There is one reason he remains in power. He has been absolutely ruthless in eliminating all opposition, even potential opposition. He trusts few, has eliminated and executed friendly rivals, and through his neighborhood committees retains an Orwellian watch over Cubans that would be the envy of Pinochet in his prime. Moreover, Fidel has hesitated to make even the most modest economic reforms, and when he does he almost always reverses them as they generate political space for Cubans. Do we, does Domínguez, really believe switching U.S. for Argentine wheat, adding New Jersey doctors to Swedish teachers as tourists, will change Fidel?

It is pretty clear Fidel will remain in power until he dies. But what happens then? If we establish full and normal relations with a dictatorial and adversarial regime in Cuba today, what incentives can a future U.S. administration offer as Cuba determines its course post-Fidel? If things go wrong, at least from our view, do we act more sternly than we did to Fidel? How do we express our support, when it might be vital to a new, but weak, government? And what credibility will any U.S. government have, when it speaks to a new Cuban administration, if it has brushed aside mortal missile threats, incredibly massive human-rights violations, vicious attacks on its policies, and continued hostility in order to establish economic (and political?) relations similar to those it has with Uruguay?

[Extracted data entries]
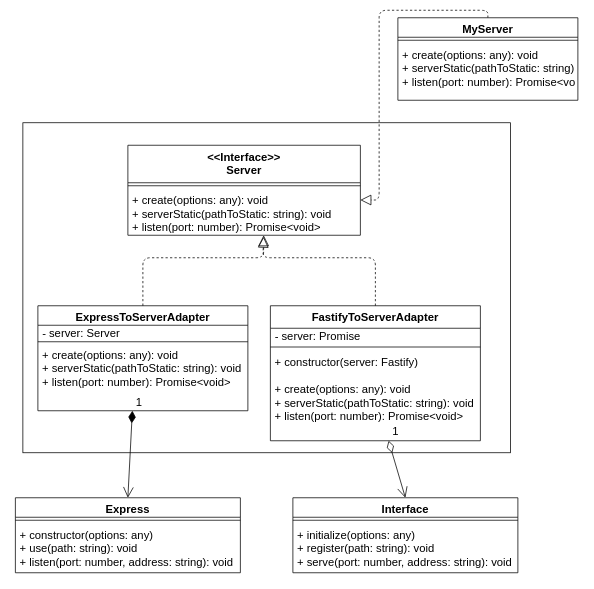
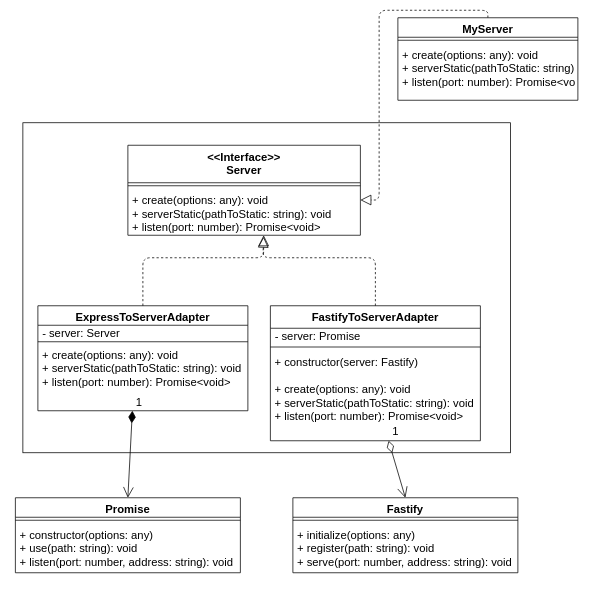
  <mxCell id="0" />
  <mxCell id="1" parent="0" />
  <mxCell id="2" value="" style="rounded=0;whiteSpace=wrap;html=1;align=left;" parent="1" vertex="1"><mxGeometry x="30" y="160" width="650" height="440" as="geometry" /></mxCell>
  <mxCell id="3" value="&lt;&lt;Interface&gt;&gt;&#10;Server" style="swimlane;fontStyle=1;align=center;verticalAlign=top;childLayout=stackLayout;horizontal=1;startSize=50;horizontalStack=0;resizeParent=1;resizeParentMax=0;resizeLast=0;collapsible=1;marginBottom=0;labelBackgroundColor=none;labelBorderColor=none;fontSize=15;" parent="1" vertex="1"><mxGeometry x="170" y="190" width="310" height="120" as="geometry"><mxRectangle x="310" y="270" width="100" height="26" as="alternateBounds" /></mxGeometry></mxCell>
  <mxCell id="4" value="" style="line;strokeWidth=1;fillColor=none;align=left;verticalAlign=middle;spacingTop=-1;spacingLeft=3;spacingRight=3;rotatable=0;labelPosition=right;points=[];portConstraint=eastwest;labelBackgroundColor=none;labelBorderColor=none;" parent="3" vertex="1"><mxGeometry y="50" width="310" height="8" as="geometry" /></mxCell>
  <mxCell id="5" value="+ create(options: any): void&#10;+ serverStatic(pathToStatic: string): void&#10;+ listen(port: number): Promise&lt;void&gt;" style="text;strokeColor=none;fillColor=none;align=left;verticalAlign=top;spacingLeft=4;spacingRight=4;overflow=hidden;rotatable=0;points=[[0,0.5],[1,0.5]];portConstraint=eastwest;labelBackgroundColor=none;labelBorderColor=none;fontSize=15;" parent="3" vertex="1"><mxGeometry y="58" width="310" height="62" as="geometry" /></mxCell>
  <mxCell id="6" value="ExpressToServerAdapter&#10;" style="swimlane;fontStyle=1;align=center;verticalAlign=top;childLayout=stackLayout;horizontal=1;startSize=26;horizontalStack=0;resizeParent=1;resizeParentMax=0;resizeLast=0;collapsible=1;marginBottom=0;fontSize=15;" parent="1" vertex="1"><mxGeometry x="50" y="404" width="280" height="140" as="geometry" /></mxCell>
  <mxCell id="7" value="&amp;nbsp;- server: Server" style="text;html=1;align=left;verticalAlign=middle;resizable=0;points=[];autosize=1;strokeColor=none;fillColor=none;fontSize=15;" parent="6" vertex="1"><mxGeometry y="26" width="280" height="20" as="geometry" /></mxCell>
  <mxCell id="8" value="" style="line;strokeWidth=1;fillColor=none;align=left;verticalAlign=middle;spacingTop=-1;spacingLeft=3;spacingRight=3;rotatable=0;labelPosition=right;points=[];portConstraint=eastwest;fontSize=15;" parent="6" vertex="1"><mxGeometry y="46" width="280" height="4" as="geometry" /></mxCell>
  <mxCell id="9" value="+ create(options: any): void&#10;+ serverStatic(pathToStatic: string): void&#10;+ listen(port: number): Promise&lt;void&gt;" style="text;strokeColor=none;fillColor=none;align=left;verticalAlign=top;spacingLeft=4;spacingRight=4;overflow=hidden;rotatable=0;points=[[0,0.5],[1,0.5]];portConstraint=eastwest;fontSize=15;" parent="6" vertex="1"><mxGeometry y="50" width="280" height="90" as="geometry" /></mxCell>
  <mxCell id="10" value="FastifyToServerAdapter&#10;" style="swimlane;fontStyle=1;align=center;verticalAlign=top;childLayout=stackLayout;horizontal=1;startSize=30;horizontalStack=0;resizeParent=1;resizeParentMax=0;resizeLast=0;collapsible=1;marginBottom=0;fontSize=15;" parent="1" vertex="1"><mxGeometry x="360" y="404" width="280" height="180" as="geometry" /></mxCell>
  <mxCell id="11" value="&lt;span style=&quot;font-size: 15px&quot;&gt;&amp;nbsp;- server: Promise&lt;/span&gt;" style="text;html=1;align=left;verticalAlign=middle;resizable=0;points=[];autosize=1;strokeColor=none;fillColor=none;" parent="10" vertex="1"><mxGeometry y="30" width="280" height="20" as="geometry" /></mxCell>
  <mxCell id="12" value="" style="line;strokeWidth=1;fillColor=none;align=left;verticalAlign=middle;spacingTop=-1;spacingLeft=3;spacingRight=3;rotatable=0;labelPosition=right;points=[];portConstraint=eastwest;fontSize=15;" parent="10" vertex="1"><mxGeometry y="50" width="280" height="10" as="geometry" /></mxCell>
  <mxCell id="13" value="+ constructor(server: Fastify)&#10;&#10;+ create(options: any): void&#10;+ serverStatic(pathToStatic: string): void&#10;+ listen(port: number): Promise&lt;void&gt;" style="text;strokeColor=none;fillColor=none;align=left;verticalAlign=top;spacingLeft=4;spacingRight=4;overflow=hidden;rotatable=0;points=[[0,0.5],[1,0.5]];portConstraint=eastwest;fontSize=15;" parent="10" vertex="1"><mxGeometry y="60" width="280" height="120" as="geometry" /></mxCell>
- <mxCell id="14" value="Express" style="swimlane;fontStyle=1;align=center;verticalAlign=top;childLayout=stackLayout;horizontal=1;startSize=26;horizontalStack=0;resizeParent=1;resizeParentMax=0;resizeLast=0;collapsible=1;marginBottom=0;fontSize=15;" parent="1" vertex="1"><mxGeometry x="20" y="660" width="300" height="100" as="geometry" /></mxCell>
+ <mxCell id="14" value="Promise" style="swimlane;fontStyle=1;align=center;verticalAlign=top;childLayout=stackLayout;horizontal=1;startSize=26;horizontalStack=0;resizeParent=1;resizeParentMax=0;resizeLast=0;collapsible=1;marginBottom=0;fontSize=15;" parent="1" vertex="1"><mxGeometry x="20" y="660" width="300" height="100" as="geometry" /></mxCell>
  <mxCell id="15" value="" style="line;strokeWidth=1;fillColor=none;align=left;verticalAlign=middle;spacingTop=-1;spacingLeft=3;spacingRight=3;rotatable=0;labelPosition=right;points=[];portConstraint=eastwest;fontSize=15;" parent="14" vertex="1"><mxGeometry y="26" width="300" height="8" as="geometry" /></mxCell>
  <mxCell id="16" value="+ constructor(options: any)&#10;+ use(path: string): void&#10;+ listen(port: number, address: string): void" style="text;strokeColor=none;fillColor=none;align=left;verticalAlign=top;spacingLeft=4;spacingRight=4;overflow=hidden;rotatable=0;points=[[0,0.5],[1,0.5]];portConstraint=eastwest;fontSize=15;" parent="14" vertex="1"><mxGeometry y="34" width="300" height="66" as="geometry" /></mxCell>
- <mxCell id="17" value="Interface" style="swimlane;fontStyle=1;align=center;verticalAlign=top;childLayout=stackLayout;horizontal=1;startSize=26;horizontalStack=0;resizeParent=1;resizeParentMax=0;resizeLast=0;collapsible=1;marginBottom=0;fontSize=15;" parent="1" vertex="1"><mxGeometry x="390" y="660" width="300" height="100" as="geometry" /></mxCell>
+ <mxCell id="17" value="Fastify" style="swimlane;fontStyle=1;align=center;verticalAlign=top;childLayout=stackLayout;horizontal=1;startSize=26;horizontalStack=0;resizeParent=1;resizeParentMax=0;resizeLast=0;collapsible=1;marginBottom=0;fontSize=15;" parent="1" vertex="1"><mxGeometry x="390" y="660" width="300" height="100" as="geometry" /></mxCell>
  <mxCell id="18" value="" style="line;strokeWidth=1;fillColor=none;align=left;verticalAlign=middle;spacingTop=-1;spacingLeft=3;spacingRight=3;rotatable=0;labelPosition=right;points=[];portConstraint=eastwest;fontSize=15;" parent="17" vertex="1"><mxGeometry y="26" width="300" height="8" as="geometry" /></mxCell>
  <mxCell id="19" value="+ initialize(options: any)&#10;+ register(path: string): void&#10;+ serve(port: number, address: string): void" style="text;strokeColor=none;fillColor=none;align=left;verticalAlign=top;spacingLeft=4;spacingRight=4;overflow=hidden;rotatable=0;points=[[0,0.5],[1,0.5]];portConstraint=eastwest;fontSize=15;" parent="17" vertex="1"><mxGeometry y="34" width="300" height="66" as="geometry" /></mxCell>
  <mxCell id="20" value="1" style="endArrow=open;html=1;endSize=12;startArrow=diamondThin;startSize=14;startFill=0;align=left;verticalAlign=bottom;fontSize=15;entryX=0.5;entryY=0;entryDx=0;entryDy=0;" parent="1" source="13" target="17" edge="1"><mxGeometry x="-1" y="3" relative="1" as="geometry"><mxPoint x="310" y="630" as="sourcePoint" /><mxPoint x="470" y="630" as="targetPoint" /></mxGeometry></mxCell>
  <mxCell id="21" value="" style="endArrow=block;dashed=1;endFill=0;endSize=12;html=1;fontSize=15;entryX=1;entryY=0.242;entryDx=0;entryDy=0;entryPerimeter=0;exitX=0.5;exitY=0;exitDx=0;exitDy=0;edgeStyle=orthogonalEdgeStyle;" parent="1" source="22" target="5" edge="1"><mxGeometry width="160" relative="1" as="geometry"><mxPoint x="700" y="210" as="sourcePoint" /><mxPoint x="470" y="390" as="targetPoint" /></mxGeometry></mxCell>
  <mxCell id="22" value="MyServer" style="swimlane;fontStyle=1;align=center;verticalAlign=top;childLayout=stackLayout;horizontal=1;startSize=26;horizontalStack=0;resizeParent=1;resizeParentMax=0;resizeLast=0;collapsible=1;marginBottom=0;fontSize=15;" parent="1" vertex="1"><mxGeometry x="530" y="20" width="240" height="110" as="geometry" /></mxCell>
  <mxCell id="23" value="" style="line;strokeWidth=1;fillColor=none;align=left;verticalAlign=middle;spacingTop=-1;spacingLeft=3;spacingRight=3;rotatable=0;labelPosition=right;points=[];portConstraint=eastwest;fontSize=15;" parent="22" vertex="1"><mxGeometry y="26" width="240" height="8" as="geometry" /></mxCell>
  <mxCell id="24" value="+ create(options: any): void&#10;+ serverStatic(pathToStatic: string): void&#10;+ listen(port: number): Promise&lt;void&gt;" style="text;strokeColor=none;fillColor=none;align=left;verticalAlign=top;spacingLeft=4;spacingRight=4;overflow=hidden;rotatable=0;points=[[0,0.5],[1,0.5]];portConstraint=eastwest;fontSize=15;" parent="22" vertex="1"><mxGeometry y="34" width="240" height="76" as="geometry" /></mxCell>
  <mxCell id="25" value="" style="group" parent="1" vertex="1" connectable="0"><mxGeometry x="290" y="160" width="30" height="40" as="geometry" /></mxCell>
  <mxCell id="26" value="" style="endArrow=block;dashed=1;endFill=0;endSize=12;html=1;fontSize=15;exitX=0.5;exitY=0;exitDx=0;exitDy=0;edgeStyle=orthogonalEdgeStyle;entryX=0.584;entryY=1;entryDx=0;entryDy=0;entryPerimeter=0;" parent="1" source="6" target="5" edge="1"><mxGeometry width="160" relative="1" as="geometry"><mxPoint x="290" y="320" as="sourcePoint" /><mxPoint x="280" y="160" as="targetPoint" /><Array as="points"><mxPoint x="190" y="340" /><mxPoint x="351" y="340" /></Array></mxGeometry></mxCell>
  <mxCell id="27" value="" style="endArrow=block;dashed=1;endFill=0;endSize=12;html=1;fontSize=15;exitX=0.5;exitY=0;exitDx=0;exitDy=0;edgeStyle=orthogonalEdgeStyle;entryX=0.584;entryY=1.032;entryDx=0;entryDy=0;entryPerimeter=0;" parent="1" source="10" target="5" edge="1"><mxGeometry width="160" relative="1" as="geometry"><mxPoint x="165" y="280" as="sourcePoint" /><mxPoint x="279" y="160" as="targetPoint" /><Array as="points"><mxPoint x="500" y="340" /><mxPoint x="350" y="340" /></Array></mxGeometry></mxCell>
  <mxCell id="28" value="1" style="endArrow=open;html=1;endSize=12;startArrow=diamondThin;startSize=14;startFill=1;align=left;verticalAlign=bottom;fontSize=15;entryX=0.5;entryY=0;entryDx=0;entryDy=0;exitX=0.45;exitY=1;exitDx=0;exitDy=0;exitPerimeter=0;" parent="1" source="9" target="14" edge="1"><mxGeometry x="-1" y="3" relative="1" as="geometry"><mxPoint x="160" y="540" as="sourcePoint" /><mxPoint x="580" y="530" as="targetPoint" /></mxGeometry></mxCell>
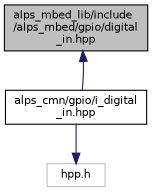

## [WORK TO COMPLETE]
- a) Report every line of the records that contains the string "Interface", treating uppercase and lowercase letters as different.
- b) Go on with the commentary on Cuba, starting right after its final sentence.

## [REPLIES]
- a)
  <mxCell id="3" value="&lt;&lt;Interface&gt;&gt;&#10;Server" style="swimlane;fontStyle=1;align=center;verticalAlign=top;childLayout=stackLayout;horizontal=1;startSize=50;horizontalStack=0;resizeParent=1;resizeParentMax=0;resizeLast=0;collapsible=1;marginBottom=0;labelBackgroundColor=none;labelBorderColor=none;fontSize=15;" parent="1" vertex="1"><mxGeometry x="170" y="190" width="310" height="120" as="geometry"><mxRectangle x="310" y="270" width="100" height="26" as="alternateBounds" /></mxGeometry></mxCell>
- <mxCell id="17" value="Interface" style="swimlane;fontStyle=1;align=center;verticalAlign=top;childLayout=stackLayout;horizontal=1;startSize=26;horizontalStack=0;resizeParent=1;resizeParentMax=0;resizeLast=0;collapsible=1;marginBottom=0;fontSize=15;" parent="1" vertex="1"><mxGeometry x="390" y="660" width="300" height="100" as="geometry" /></mxCell>

- b)
The endgame, based on actuarial tables, is fast approaching. Domínguez's implied policies, probably emanating from 40 years of frustration, would reduce the U.S. position in this endgame to nothing. Fidel, and we, made our beds long ago; it is time to allow Fidel to die in his. If he does, the year 2022, when Domínguez found his letter, could then well be a year of democracy in Cuba and warm and close relations with the U.S.

Paul M. Meo '61
Bethesda, Md.


Grant W. Schaumburg Jr. discovered this letter one day in 2023, as he continued his re-education under the tutelage of the United Communist States Revolutionary Tribunal.

To Fidel Castro, Hero of Cambridge and the Western World

From: Uncle Sam, humble servant of the masses, 4 July 2020

After all these years, I have been ordered by the United Communist States Reparations Tribunal to respond to your letter regarding the trials and tribulations of communist Cuba and its triumph over the imperialism of the United States. In all honesty, I found the letter a teensy bit sarcastic, perhaps because I used to believe in the (losing) cause of freedom and democracy. Nevertheless, as you made clear, communism is the beacon of hope that managed to shine through the darkness of capitalism and individualism.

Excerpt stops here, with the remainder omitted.